In the midst of these conflicting elements, though, something clicked—behind it all seemed to be a hard-fought anger at the circumstances Yeager’s characters found themselves in. Beyond all of its other components, Negative Space is a novel about class and identity, and the challenges of getting out of a situation in which you feel trapped. In Yeager, the cycles of generations falling prey to the same things that haunted their predecessors is handled literally; even so, the uncanny elements don’t make the struggle these characters face based on their circumstances feel any less real.
In a recent interview at Silent Motorist Media, Yeager spoke about how the current moment has affected his writing. “The present and the future look like a nightmare in so many ways that are out of our control on an individual level, and people are just trying to figure out ways to deal with that,” he said. “It’s a form of commiseration, and I think that’s ultimately a positive one. Even when the ship is sinking it’s nice to have someone by your side.”
Within Yeager’s novel, characters find that sense of togetherness via creative pursuits, subcultures, and online communities. There’s a similar give-and-take to be found in the writings of Jenny Hval; while her fiction doesn’t stylistically resemble Yeager’s, the two writers do share an anything-goes ethos where the bizarre coexists with the everyday. Hval’s recently-translated Girls Against God is as dizzying as Negative Space, albeit in a different way: here, the narrative moves backwards and forwards in time, while also incorporating notes on film projects from its central character.
Girls Against God could also be described as “politically charged,” even if its narrative doesn’t fall into the expected beats of a political novel. Hval’s characters struggle with sexism and life in a conservative society; there’s also an extended riff on The Scream painter Edvard Munch and his painting Puberty, in which—in the words of Hval’s narrator—“a very young girl sits naked on a bed, with her arms loosely crossed over her crotch.”

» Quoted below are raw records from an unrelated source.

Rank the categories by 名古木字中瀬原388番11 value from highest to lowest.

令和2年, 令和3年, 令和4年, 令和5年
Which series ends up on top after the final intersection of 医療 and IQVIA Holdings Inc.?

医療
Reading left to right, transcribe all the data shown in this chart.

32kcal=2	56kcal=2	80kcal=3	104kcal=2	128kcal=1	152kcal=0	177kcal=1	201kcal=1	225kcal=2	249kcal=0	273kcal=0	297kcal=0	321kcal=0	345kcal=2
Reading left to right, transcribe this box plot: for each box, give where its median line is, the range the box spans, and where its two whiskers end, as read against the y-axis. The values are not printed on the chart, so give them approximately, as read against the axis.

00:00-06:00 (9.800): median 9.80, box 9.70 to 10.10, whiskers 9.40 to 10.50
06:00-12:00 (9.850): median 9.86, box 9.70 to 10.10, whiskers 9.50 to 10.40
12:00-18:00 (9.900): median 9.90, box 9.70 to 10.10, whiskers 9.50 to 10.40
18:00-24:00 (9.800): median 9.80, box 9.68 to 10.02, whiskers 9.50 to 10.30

The political fiction of the 2020s isn’t the same thing as the political fiction of the 1980s. Some books might resonate; others might no longer apply.Later, the narrator imagines the subject of Puberty traveling through time to the present day, hunting for Munch, who has also arrived in the present and is playing in a black metal band. She seeks “to crush him, as revenge for painting her.” That sense of turning a famed work of art on its head and reimagining it is another way of suffusing a narrative with a political charge.

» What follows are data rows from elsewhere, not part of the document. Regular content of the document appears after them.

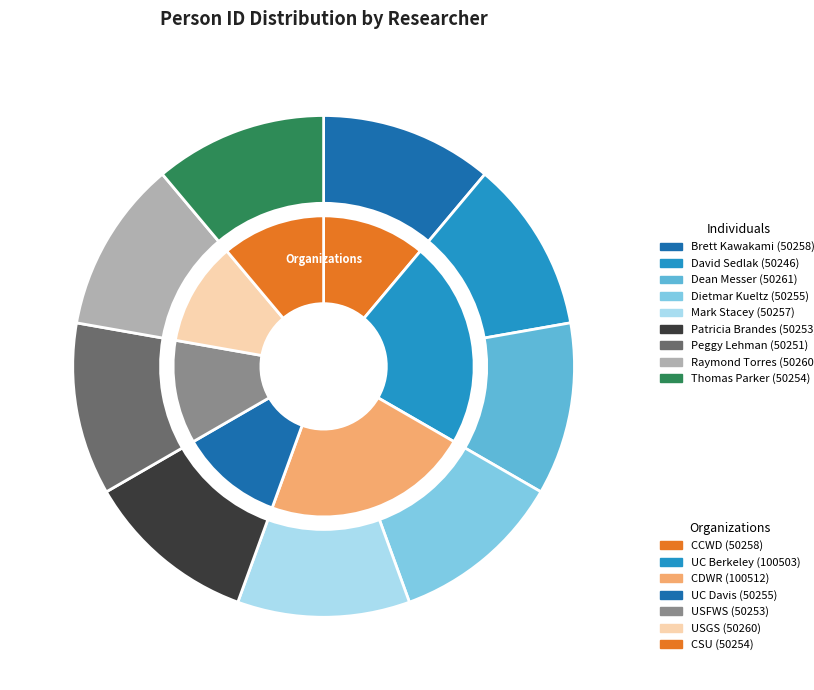

The Mark Stacey slice represents 1% of the pie. True or false?

False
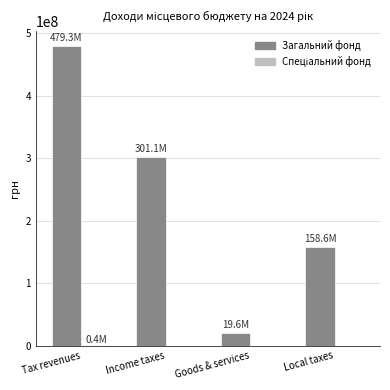

What is the maximum value shown in the chart?

479291416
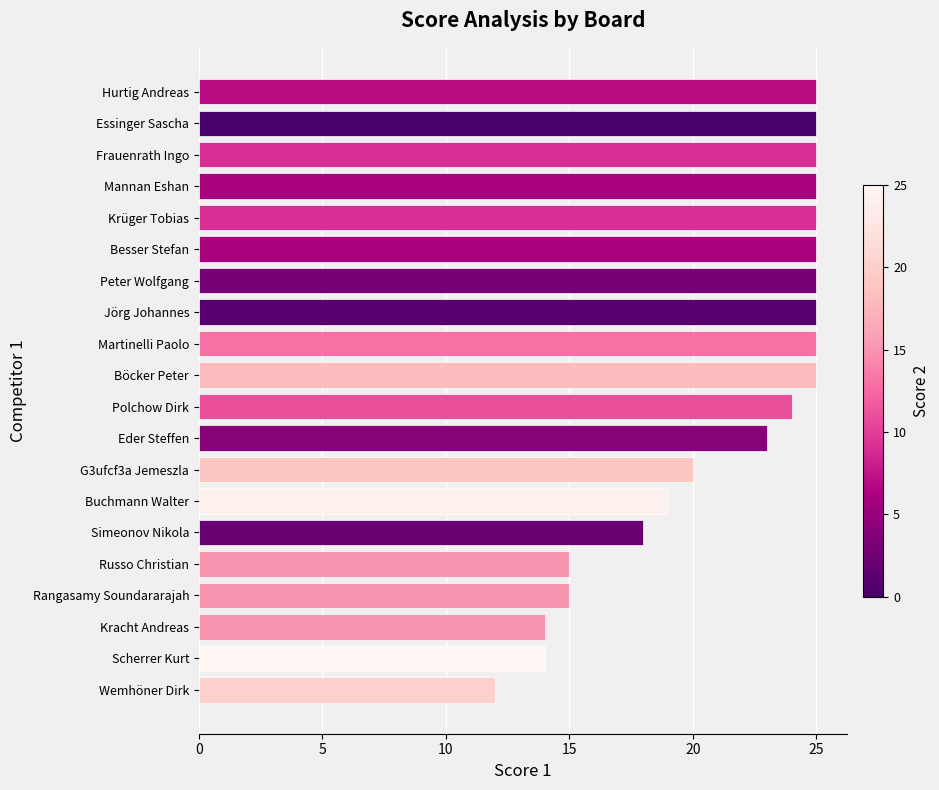

Is it true that the value at Polchow Dirk is 36?

False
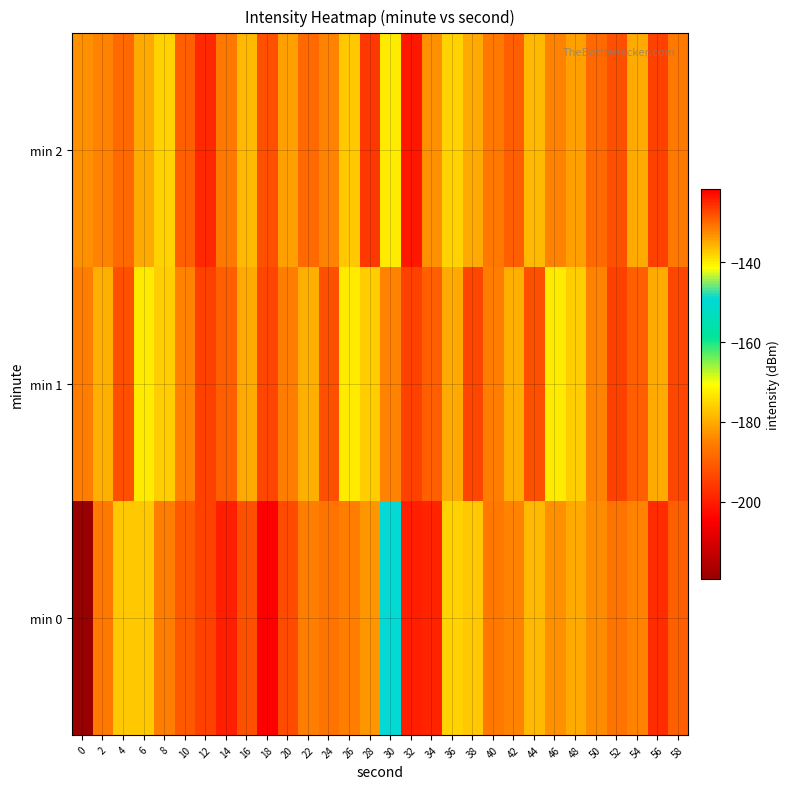

Which series has the largest range (max minus min)?

min 0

It’s not dissimilar to the approach Amber Sparks takes in her recent collection And I Do Not Forgive You; here, the stories blend folklore and allusions to social media. The title of “In Which Athena Designs a Video Game with the Express Purpose of Trolling Her Father” gives a good sense of what to expect from the story; here, Sparks deftly explores generational conflict and the troubling elements found in certain long-lived stories.
Alternately, as one of Sparks’s narrators observes later in the collection, “History likes to lie about women.” (That’s from “You Won’t Believe What Really Happened to the Sabine Women.”) Sparks’s approach here is stunningly effective—drawing readers’ attention with the blend of the ancient and the very contemporary, and then revealing the way these stories’ themes resonate with contemporary concerns in other ways. It’s like listening to the catchiest pop song ever, then realizing how subversive its lyrics actually are. That’s true on a broader level, too—sometimes the most effective political fiction is fiction that doesn’t announce itself as such.